Saturday, October 23, 2010

Halloween 2010





We went to Mr E's Fall Festival tonight, so costumes had to be done a week early - during my midterms, when I also have an 8-10 page paper due next week, not to mention the neighborhood wide garage sale I signed up for next Saturday - plus my stupid professors are still requiring us to post our regular ol' homework (WTF?).  AAAAAHHHH!!

Here is a silly pic of Mr. E attempting to eat a donut on a string.  He got icing literally up his nose and in his eyeballs, but he won!

This year my only real costume to make was Miss Em's.  She informed me last week she wanted to be a 1950s car hop, complete with roller skates (thank goodness we already have those). Mollyball is going as a spider - a super easy costume I made for Mr E for his first Halloween.  We are debating on calling her Charlotte or Aragog.  In lieu of my husband's love for all that is Harry Potter, I think we are going with Aragog.

You can't really see her costume (I'll take a better pic tomorrow), but this is such a cute pic of her and daddy I had to share.  For the baby spider costume you can easily make this in a couple hours with a serger.  Make a black interlock hoodie from your favorite hoodie/sweatshirt pattern.  Before you sew up the side seams, make 4 tubes stuffed with fiberfill the same length as arms and put two under each arm, sewing them in the side seam.  Then in about 3 locations, take black embroidery thread and run it through to connect the 2 fake legs with the arm hole for stability.  Then make a matching pair of sweatpants. Voila - baby spider!

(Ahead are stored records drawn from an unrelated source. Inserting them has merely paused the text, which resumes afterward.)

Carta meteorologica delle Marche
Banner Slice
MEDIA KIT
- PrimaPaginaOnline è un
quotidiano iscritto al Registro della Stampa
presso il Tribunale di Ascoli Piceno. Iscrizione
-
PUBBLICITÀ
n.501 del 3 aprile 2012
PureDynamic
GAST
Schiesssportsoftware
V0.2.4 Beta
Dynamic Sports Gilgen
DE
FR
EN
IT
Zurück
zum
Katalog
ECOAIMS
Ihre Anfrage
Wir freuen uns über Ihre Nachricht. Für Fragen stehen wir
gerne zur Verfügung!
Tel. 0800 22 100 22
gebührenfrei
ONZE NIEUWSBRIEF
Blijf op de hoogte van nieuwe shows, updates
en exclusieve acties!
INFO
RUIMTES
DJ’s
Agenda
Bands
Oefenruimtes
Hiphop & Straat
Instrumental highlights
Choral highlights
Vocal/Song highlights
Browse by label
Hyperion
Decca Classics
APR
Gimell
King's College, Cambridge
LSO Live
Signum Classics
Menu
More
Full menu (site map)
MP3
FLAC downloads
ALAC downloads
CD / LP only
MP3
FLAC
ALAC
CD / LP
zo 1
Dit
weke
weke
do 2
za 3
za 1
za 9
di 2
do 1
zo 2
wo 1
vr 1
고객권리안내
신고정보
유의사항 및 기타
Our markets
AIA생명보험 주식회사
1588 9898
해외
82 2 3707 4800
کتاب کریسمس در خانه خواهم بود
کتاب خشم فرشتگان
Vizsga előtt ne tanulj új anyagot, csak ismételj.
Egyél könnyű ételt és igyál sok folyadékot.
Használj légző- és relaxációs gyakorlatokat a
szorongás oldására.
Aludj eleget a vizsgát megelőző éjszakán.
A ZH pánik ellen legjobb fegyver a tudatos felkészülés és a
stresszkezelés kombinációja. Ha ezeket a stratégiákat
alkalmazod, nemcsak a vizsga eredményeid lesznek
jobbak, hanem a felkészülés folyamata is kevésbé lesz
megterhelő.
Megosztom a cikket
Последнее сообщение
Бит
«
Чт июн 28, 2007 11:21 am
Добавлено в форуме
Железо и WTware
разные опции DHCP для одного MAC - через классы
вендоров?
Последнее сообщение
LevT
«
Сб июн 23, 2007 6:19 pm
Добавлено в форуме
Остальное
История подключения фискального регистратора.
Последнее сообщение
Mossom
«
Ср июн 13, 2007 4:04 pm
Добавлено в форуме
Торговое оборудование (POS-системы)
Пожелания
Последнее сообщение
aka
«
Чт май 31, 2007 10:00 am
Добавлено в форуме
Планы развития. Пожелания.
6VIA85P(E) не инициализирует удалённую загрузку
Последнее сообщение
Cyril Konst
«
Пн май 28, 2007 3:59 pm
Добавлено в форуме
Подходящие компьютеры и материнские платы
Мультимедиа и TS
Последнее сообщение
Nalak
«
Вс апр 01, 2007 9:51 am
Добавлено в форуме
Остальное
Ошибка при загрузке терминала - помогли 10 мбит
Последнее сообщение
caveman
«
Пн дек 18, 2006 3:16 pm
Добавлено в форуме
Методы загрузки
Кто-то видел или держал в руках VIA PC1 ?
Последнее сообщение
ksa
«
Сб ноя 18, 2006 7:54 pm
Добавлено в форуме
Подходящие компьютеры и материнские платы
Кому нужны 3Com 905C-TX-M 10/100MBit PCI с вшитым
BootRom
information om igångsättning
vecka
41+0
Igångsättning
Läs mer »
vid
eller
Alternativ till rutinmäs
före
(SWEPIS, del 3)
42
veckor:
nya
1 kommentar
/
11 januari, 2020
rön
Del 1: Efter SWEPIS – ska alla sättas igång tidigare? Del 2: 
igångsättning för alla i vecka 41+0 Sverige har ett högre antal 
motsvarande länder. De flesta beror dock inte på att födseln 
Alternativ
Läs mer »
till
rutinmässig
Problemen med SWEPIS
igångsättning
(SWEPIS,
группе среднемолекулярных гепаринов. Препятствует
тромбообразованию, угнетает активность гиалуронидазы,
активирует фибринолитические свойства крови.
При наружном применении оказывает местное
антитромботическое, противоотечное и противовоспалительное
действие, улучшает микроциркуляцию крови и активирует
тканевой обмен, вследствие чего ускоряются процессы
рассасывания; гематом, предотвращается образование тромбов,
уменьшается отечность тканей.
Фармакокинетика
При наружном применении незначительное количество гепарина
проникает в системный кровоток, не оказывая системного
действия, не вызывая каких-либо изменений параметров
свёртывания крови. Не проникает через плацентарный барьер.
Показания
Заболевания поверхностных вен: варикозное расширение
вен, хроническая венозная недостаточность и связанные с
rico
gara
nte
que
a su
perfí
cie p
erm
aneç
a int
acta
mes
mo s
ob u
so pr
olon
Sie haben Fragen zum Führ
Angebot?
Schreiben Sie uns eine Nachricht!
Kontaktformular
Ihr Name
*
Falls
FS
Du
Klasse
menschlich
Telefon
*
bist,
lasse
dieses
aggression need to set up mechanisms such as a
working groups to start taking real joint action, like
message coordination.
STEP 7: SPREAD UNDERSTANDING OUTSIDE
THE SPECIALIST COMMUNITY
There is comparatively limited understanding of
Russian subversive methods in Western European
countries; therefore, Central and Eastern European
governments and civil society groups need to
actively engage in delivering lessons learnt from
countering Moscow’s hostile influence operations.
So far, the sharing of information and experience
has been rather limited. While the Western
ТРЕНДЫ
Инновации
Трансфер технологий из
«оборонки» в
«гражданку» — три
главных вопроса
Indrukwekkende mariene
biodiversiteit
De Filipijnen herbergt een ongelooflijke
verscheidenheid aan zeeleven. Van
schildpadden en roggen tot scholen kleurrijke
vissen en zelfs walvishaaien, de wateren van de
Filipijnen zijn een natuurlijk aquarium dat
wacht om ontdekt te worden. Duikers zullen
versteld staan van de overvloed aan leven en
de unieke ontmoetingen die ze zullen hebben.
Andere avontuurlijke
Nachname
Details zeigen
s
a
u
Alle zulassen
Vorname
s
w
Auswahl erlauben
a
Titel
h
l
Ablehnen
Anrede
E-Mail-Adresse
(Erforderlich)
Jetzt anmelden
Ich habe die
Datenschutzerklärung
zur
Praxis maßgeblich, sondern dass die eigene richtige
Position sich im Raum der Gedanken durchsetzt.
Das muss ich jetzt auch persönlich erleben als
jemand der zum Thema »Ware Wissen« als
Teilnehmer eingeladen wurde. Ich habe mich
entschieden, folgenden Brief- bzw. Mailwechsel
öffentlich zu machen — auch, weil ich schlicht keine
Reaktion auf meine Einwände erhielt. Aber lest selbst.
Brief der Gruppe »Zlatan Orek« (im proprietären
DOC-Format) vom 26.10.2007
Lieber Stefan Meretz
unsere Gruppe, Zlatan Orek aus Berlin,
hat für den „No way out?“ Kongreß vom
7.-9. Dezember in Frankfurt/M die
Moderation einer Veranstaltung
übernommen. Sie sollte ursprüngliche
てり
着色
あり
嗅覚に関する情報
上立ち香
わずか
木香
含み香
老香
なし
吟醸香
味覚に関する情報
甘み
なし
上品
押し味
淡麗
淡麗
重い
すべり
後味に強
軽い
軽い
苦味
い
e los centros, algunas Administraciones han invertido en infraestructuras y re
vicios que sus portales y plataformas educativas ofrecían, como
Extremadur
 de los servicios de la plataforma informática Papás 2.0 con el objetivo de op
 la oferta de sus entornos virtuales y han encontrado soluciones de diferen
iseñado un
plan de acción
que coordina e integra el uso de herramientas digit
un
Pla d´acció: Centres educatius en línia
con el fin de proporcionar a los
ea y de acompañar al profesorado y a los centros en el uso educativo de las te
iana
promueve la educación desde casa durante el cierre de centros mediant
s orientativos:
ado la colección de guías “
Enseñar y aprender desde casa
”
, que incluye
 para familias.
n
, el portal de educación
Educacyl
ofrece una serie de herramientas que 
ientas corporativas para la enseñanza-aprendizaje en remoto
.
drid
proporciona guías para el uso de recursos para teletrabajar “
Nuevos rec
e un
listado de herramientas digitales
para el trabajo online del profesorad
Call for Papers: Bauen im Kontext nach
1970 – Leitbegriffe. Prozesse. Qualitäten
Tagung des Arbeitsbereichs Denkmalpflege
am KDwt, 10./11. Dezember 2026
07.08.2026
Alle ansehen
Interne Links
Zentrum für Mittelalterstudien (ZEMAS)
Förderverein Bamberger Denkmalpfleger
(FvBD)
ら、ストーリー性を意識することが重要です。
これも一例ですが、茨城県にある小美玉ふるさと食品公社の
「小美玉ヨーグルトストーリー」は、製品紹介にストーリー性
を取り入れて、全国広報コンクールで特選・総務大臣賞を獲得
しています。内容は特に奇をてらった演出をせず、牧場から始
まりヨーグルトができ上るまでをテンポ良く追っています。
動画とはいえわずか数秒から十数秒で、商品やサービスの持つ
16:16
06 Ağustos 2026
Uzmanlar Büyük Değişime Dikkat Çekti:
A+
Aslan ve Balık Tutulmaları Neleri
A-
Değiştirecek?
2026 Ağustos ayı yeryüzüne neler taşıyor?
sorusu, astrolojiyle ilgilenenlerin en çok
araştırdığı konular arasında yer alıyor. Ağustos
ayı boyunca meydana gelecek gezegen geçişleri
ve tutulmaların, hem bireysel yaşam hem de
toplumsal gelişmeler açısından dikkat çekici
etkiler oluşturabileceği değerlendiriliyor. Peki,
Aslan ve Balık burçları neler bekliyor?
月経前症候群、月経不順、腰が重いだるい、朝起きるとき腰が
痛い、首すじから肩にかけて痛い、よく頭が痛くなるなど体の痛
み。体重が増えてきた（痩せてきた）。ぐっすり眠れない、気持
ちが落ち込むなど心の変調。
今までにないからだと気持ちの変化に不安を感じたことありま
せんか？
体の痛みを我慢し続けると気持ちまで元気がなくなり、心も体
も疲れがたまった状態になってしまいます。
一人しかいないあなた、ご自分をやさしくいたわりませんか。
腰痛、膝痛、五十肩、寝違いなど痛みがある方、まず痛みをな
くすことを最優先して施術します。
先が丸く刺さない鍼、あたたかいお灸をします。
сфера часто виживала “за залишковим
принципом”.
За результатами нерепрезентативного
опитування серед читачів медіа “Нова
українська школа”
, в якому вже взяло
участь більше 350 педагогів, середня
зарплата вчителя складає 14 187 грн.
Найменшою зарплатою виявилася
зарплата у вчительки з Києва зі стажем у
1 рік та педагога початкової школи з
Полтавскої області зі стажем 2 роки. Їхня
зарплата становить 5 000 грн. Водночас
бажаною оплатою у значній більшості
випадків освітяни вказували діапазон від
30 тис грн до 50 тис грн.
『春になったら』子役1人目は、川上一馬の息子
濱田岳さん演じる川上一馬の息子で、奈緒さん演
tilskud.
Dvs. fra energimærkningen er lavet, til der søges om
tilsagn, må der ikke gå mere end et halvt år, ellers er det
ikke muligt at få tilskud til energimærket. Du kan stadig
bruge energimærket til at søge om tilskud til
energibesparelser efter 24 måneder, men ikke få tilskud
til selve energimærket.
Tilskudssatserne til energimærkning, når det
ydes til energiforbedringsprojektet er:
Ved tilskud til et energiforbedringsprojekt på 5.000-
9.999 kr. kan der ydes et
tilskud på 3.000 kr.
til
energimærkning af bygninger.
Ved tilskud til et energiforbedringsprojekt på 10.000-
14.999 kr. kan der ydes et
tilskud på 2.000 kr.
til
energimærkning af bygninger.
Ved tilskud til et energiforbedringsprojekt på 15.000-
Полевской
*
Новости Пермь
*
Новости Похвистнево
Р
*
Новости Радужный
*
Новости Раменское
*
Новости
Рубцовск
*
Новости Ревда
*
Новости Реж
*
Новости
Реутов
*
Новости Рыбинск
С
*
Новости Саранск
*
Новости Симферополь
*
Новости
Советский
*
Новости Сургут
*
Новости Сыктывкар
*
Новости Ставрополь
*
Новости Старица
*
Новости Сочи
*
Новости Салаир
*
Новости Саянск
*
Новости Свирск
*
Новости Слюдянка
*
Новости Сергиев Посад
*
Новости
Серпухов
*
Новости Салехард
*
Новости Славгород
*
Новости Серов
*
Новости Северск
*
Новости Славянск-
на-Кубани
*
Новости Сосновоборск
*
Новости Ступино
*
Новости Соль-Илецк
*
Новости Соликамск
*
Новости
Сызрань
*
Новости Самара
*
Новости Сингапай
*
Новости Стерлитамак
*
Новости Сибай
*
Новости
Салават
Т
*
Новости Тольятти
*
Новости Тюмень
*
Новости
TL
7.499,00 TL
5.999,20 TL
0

Now for Miss Em's Car Hop costume.  I had so much fun with this, and used no patterns (um, well I used a pattern I made for the hat, but other than that - no patterns).  I didn't make the shirt.  We used one of her old t-shirts that was almost too short, and I ironed an "E" on the shoulder.

Her skirt is a simple circle skirt.  I added a ribknit waistband just to finish it easy.  I also trimmed the hem in a pink polka dot grosgrain ribbon.  The petticoat, which there is not a picture available yet, is a layered skirt.  It consists of a rib knit waistband, a 3 inch woven layer, than a 6 inch layer of nylon tulle and another 6 inch layer nylon tulle.  The outer layers of tulle are the scratchy stiff stuff - they really add bulk to make it poof.  The top tulle layer is three strips sewn together of the stiff tulle, gathered - each strip is  6 inches x the width of the fabric.  The bottom tulle layer is twelve strips sewn together of the stiff tulle - same measurements.  Then, I did the exact same thing with the softer tulle under those and attached.  Then the side seam was sewn together, and finally the knit waistband was attached.

The apron was next.  I basically cut a rounded half apron shape, then cut several strips 4 inches wide x width of fabric and folded over and made a ruffle, then attached it.  Next, I wanted straps big enough for a decent sized bow.  I cut straps 3 inches x the length of fabric, attached and then topstitched along top edge of apron. 

From other 1950s car hop aprons, I saw examples that had all kinds of things like poodles to "'50s" appliqued on one edge, but I thought a cupcake was cute and was sort of carhop-y.  So I drew my own applique, sewed it, then blinged it with hotfix crystals, and finally ironed on the "E" to complete it. 

Next, we needed a name tag.  This is super easy.  I cut a square of the "icing" fabric from the cupcake and used pinking shears.  Then folded it as above, added a couple dots of hot glue to keep it that way.  Next I made the name tag out of foam and foam letters, and added embellishments, then hot glued a pin backing, and attacked the whole thing to the shirt.  (That adorable ribbon flower embellishment was found in a 2 pack at Joanns near the trims and ribbons.  They had all kinds including adorable pink ribbon elephants - so cute!)

The thing that scared me the most was the pillbox style hat.  I used this wonderful Threadbanger tutorial and pattern.  I made mine backwards because I sort of wanted a cross between a pillbox and garrison cap to give it a waitress-y feel.  Surprisingly, it was very very easy, and came out exactly as it should.  I was down to the wire on this one.  I had one chance and 30 minutes before it was time to pick up kidlets from school.  It was so much fun, I'm tempted to make one myself just to wear (hubby has a thing for women and hats, lol).  They are super fun to embellish too.  I punched holes in either side and attacked clips to Miss Em's hair.  For the hat embellishment I made a tiny pinking sheared square, folded it, hot glued it, and added the ribbon embellishment and one last sparkly foam "E."

Total cost of car hop was  probably $20 for embellishments, fabric for skirt and hat, and tulle.  Everything else I already had in my stash.  

Later this week I will get a picture of all 3 together.  Mr. E was a home grown Jedi with white t-shirt, black sweatpants and last year's mama-sewn Harry Potter robe (He was Draco), topped off with a belt and a lightsaber.